Logo após tomar-se uma vacina, o corpo da pessoa vacinada está
mais doente do que antes da vacinação, pois a substância da vacina é tóxica (venenosa) para o nosso corpo. Se o estado de saúde da pessoa que se vacina já não é muito bom, ela pode morrer com a carga adicional de veneno no seu corpo. Isto tem acontecido atualmente aqui no Brasil, com a campanha de vacinação (propaganda de medo na população) contra a febre amarela. Veja a notícia que saiu hoje no jornal [1].

Morreu na manhã de ontem a enfermeira Marizete Borges de Abreu, 43 anos, que estava internada em São Paulo com suspeita de febre amarela vacinal. Em coma desde sábado no Hospital Geral de São Mateus, ela teve falência múltipla dos órgãos.

Chefe da enfermagem da UTI do mesmo hospital onde morreu, Marizete não tinha indicação para ser vacinada. Ela era portadora de lúpus e usava corticóides para controlar a doença auto-imune - condição que a deixava com baixa imunidade.

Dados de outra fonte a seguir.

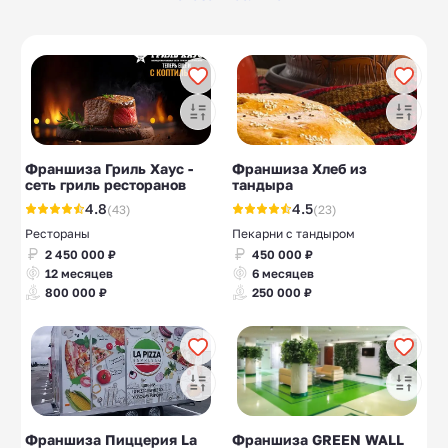
Выращивание
Выращивание
5
6
шампиньонов
клубники
Солнечные панели
Мебельные
10
37
Гончарные
Соляные пещеры
10
10
мастерские
Франшиза Гриль Хаус -
Франшиза Хлеб из
сеть гриль ресторанов
тандыра
Женские клубы
10
4.8
4.5
(43)
(23)
Рестораны
Пекарни с тандыром
2 450 000 ₽
450 000 ₽
12 месяцев
6 месяцев
800 000 ₽
250 000 ₽
Франшиза Пиццерия La
Франшиза GREEN WALL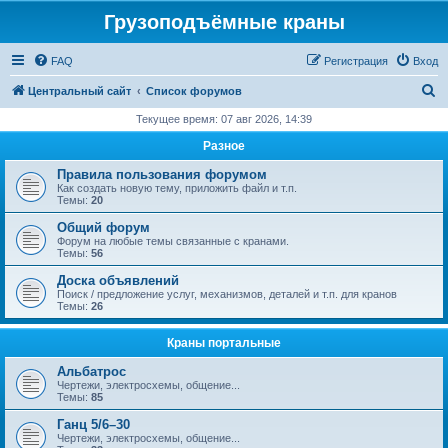
Грузоподъёмные краны
FAQ
Регистрация
Вход
П
Центральный сайт
Список форумов
о
Текущее время: 07 авг 2026, 14:39
и
Разное
с
Правила пользования форумом
к
Как создать новую тему, приложить файл и т.п.
Темы:
20
Общий форум
Форум на любые темы связанные с кранами.
Темы:
56
Доска объявлений
Поиск / предложение услуг, механизмов, деталей и т.п. для кранов
Темы:
26
Краны портальные
Альбатрос
Чертежи, электросхемы, общение...
Темы:
85
Ганц 5/6–30
Чертежи, электросхемы, общение...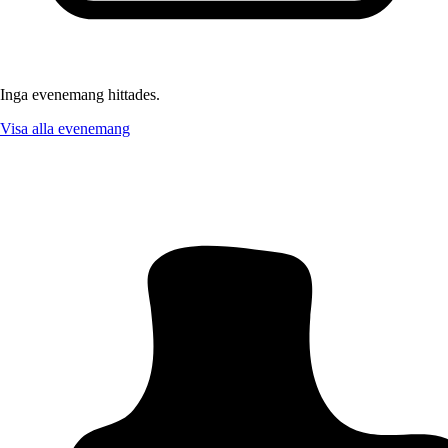
Inga evenemang hittades.
Visa alla evenemang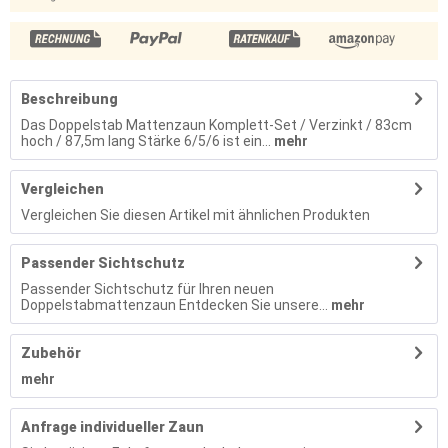
Beschreibung
Das Doppelstab Mattenzaun Komplett-Set / Verzinkt / 83cm
hoch / 87,5m lang Stärke 6/5/6 ist ein...
mehr
Vergleichen
Vergleichen Sie diesen Artikel mit ähnlichen Produkten
Passender Sichtschutz
Passender Sichtschutz für Ihren neuen
Doppelstabmattenzaun Entdecken Sie unsere...
mehr
Zubehör
mehr
Anfrage individueller Zaun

O Ministério da Saúde investiga outras duas mortes possivelmente provocadas por reações adversas da vacina. Até ontem à tarde, o ministério confirmava um total de 43 casos de reações adversas.

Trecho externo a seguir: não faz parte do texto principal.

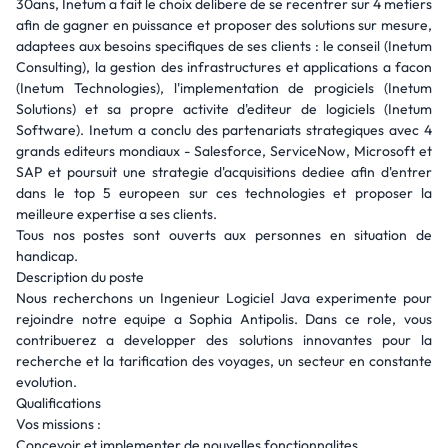
30ans, Inetum a fait le choix delibere de se recentrer sur 4 metiers
afin de gagner en puissance et proposer des solutions sur mesure,
adaptees aux besoins specifiques de ses clients : le conseil (Inetum
Consulting), la gestion des infrastructures et applications a facon
(Inetum Technologies), l'implementation de progiciels (Inetum
Solutions) et sa propre activite d'editeur de logiciels (Inetum
Software). Inetum a conclu des partenariats strategiques avec 4
grands editeurs mondiaux - Salesforce, ServiceNow, Microsoft et
SAP et poursuit une strategie d'acquisitions dediee afin d'entrer
dans le top 5 europeen sur ces technologies et proposer la
meilleure expertise a ses clients.
Tous nos postes sont ouverts aux personnes en situation de
handicap.
Description du poste
Nous recherchons un Ingenieur Logiciel Java experimente pour
rejoindre notre equipe a Sophia Antipolis. Dans ce role, vous
contribuerez a developper des solutions innovantes pour la
recherche et la tarification des voyages, un secteur en constante
evolution.
Qualifications
Vos missions :
Concevoir et implementer de nouvelles fonctionnalites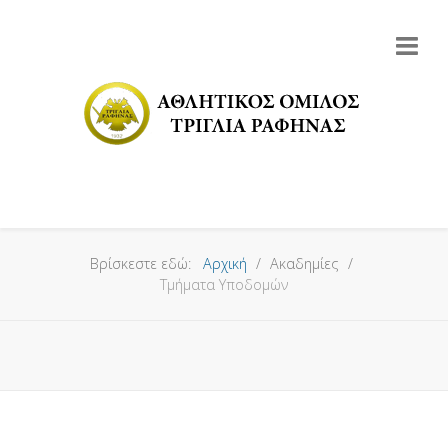
Βρίσκεστε εδώ:
Αρχική
Ακαδημίες
Τμήματα Υποδομών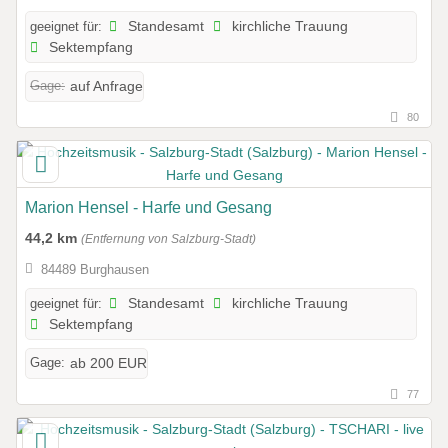
geeignet für:
Standesamt
kirchliche Trauung
Sektempfang
Gage:
auf Anfrage
80
Marion Hensel - Harfe und Gesang
44,2 km
(Entfernung von Salzburg-Stadt)
84489 Burghausen
geeignet für:
Standesamt
kirchliche Trauung
Sektempfang
Gage:
ab 200 EUR
77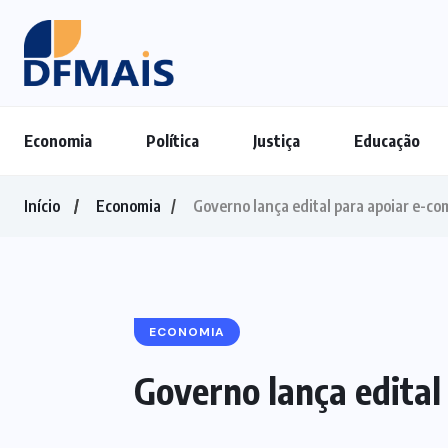
Economia
Política
Justiça
Educação
Início
Economia
Governo lança edital para apoiar e-co
ECONOMIA
Governo lança edital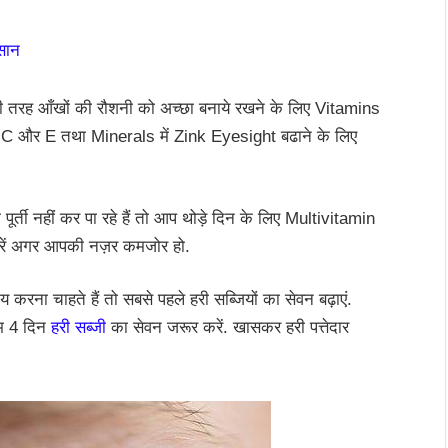
सान
 तरह आँखों की रौशनी को अच्छा बनाये रखने के लिए Vitamins
C और E तथा Minerals में Zink Eyesight बढाने के लिए
्ती नहीं कर पा रहे हैं तो आप थोड़े दिन के लिए Multivitamin
रें अगर आपकी नज़र कमजोर हो.
 करना चाहते हैं तो सबसे पहले हरी सब्जियों का सेवन बढ़ाएं.
म 4 दिन
हरी सब्जी
का सेवन जरूर करें. खासकर हरी पत्तेदार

Marizete recebeu a vacina no dia 17 de janeiro em uma Unidade Básica de Saúde de São Mateus, zona leste de SP. Ela ainda não tinha sido imunizada, segundo o seu pai, Francisco Borges de Abreu, 75 anos. Abreu afirma que a filha resolveu se vacinar porque iria para o interior do Estado de São Paulo (que não é área de risco) e tinha medo de contrair a doença. Ele diz que não foi perguntado se sua filha tinha contra-indicação com relação à vacinação.

Na Bíblia existe uma frase que resume bem esta situação: "Quem procurar salvar sua vida (de forma artificial, como através da vacinação), perdê-la-á". Pela tradição chinesa, diríamos que o correto não é dar um peixe à pessoa necessitada (dar a vacina) mas ensinar essa pessoa a pescar (educar a pessoa para ter uma vida correta). Logo virá a campanha de vacinação contra gripe, para diminuir a população de idosos no país, e as inúmeras campanhas de vacinação das crianças, para diminuir a saúde de todas elas. Pense bem, antes de se envenenar e de envenenar os seus entes queridos (crianças e idosos), por causa de seus medos, pois medo mata! Imunização verdadeira se consegue melhorando a saúde e, não, degradando-a... Recentemente, minha cachorrinha de estimação morreu logo após tomar quatro vacinas. Um cavalo cansado deve descansar, ao invés de usar-se um chicote (vacina), para fazê-lo trabalhar a contento...

Fonte:
[1] Cláudia Collucci, Morre mulher com suspeita de febre amarela vacinal, Jornal Folha de São Paulo, Caderno Cotidiano, pg. C5, 01.02.08.